RECORD EXCERPTS
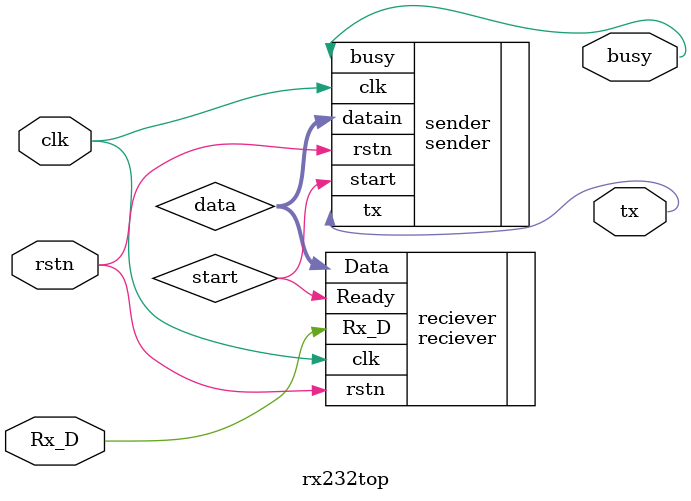
<source format=v>
module rx232top (
    clk,
    rstn,
    tx,
    Rx_D,
    busy
);

input clk;
input rstn;
input Rx_D;
output tx;
output busy;

wire [7:0] data;
wire start;

reciever reciever(
    .clk(clk),
    .rstn(rstn),
    .Rx_D(Rx_D),
    .Data(data),
    .Ready(start)
);

sender sender(
    .datain(data),
    .start(start),
    .clk(clk),
    .rstn(rstn),
    .tx(tx),
    .busy(busy)
);

endmodule //rx232top

</source>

PROBLEM DESCRIPTION
Could you output every record above exactly as written, leaving out the pictures?

RESULT OF THE EXERCISE
<source format=v>
module rx232top (
    clk,
    rstn,
    tx,
    Rx_D,
    busy
);

input clk;
input rstn;
input Rx_D;
output tx;
output busy;

wire [7:0] data;
wire start;

reciever reciever(
    .clk(clk),
    .rstn(rstn),
    .Rx_D(Rx_D),
    .Data(data),
    .Ready(start)
);

sender sender(
    .datain(data),
    .start(start),
    .clk(clk),
    .rstn(rstn),
    .tx(tx),
    .busy(busy)
);

endmodule //rx232top

</source>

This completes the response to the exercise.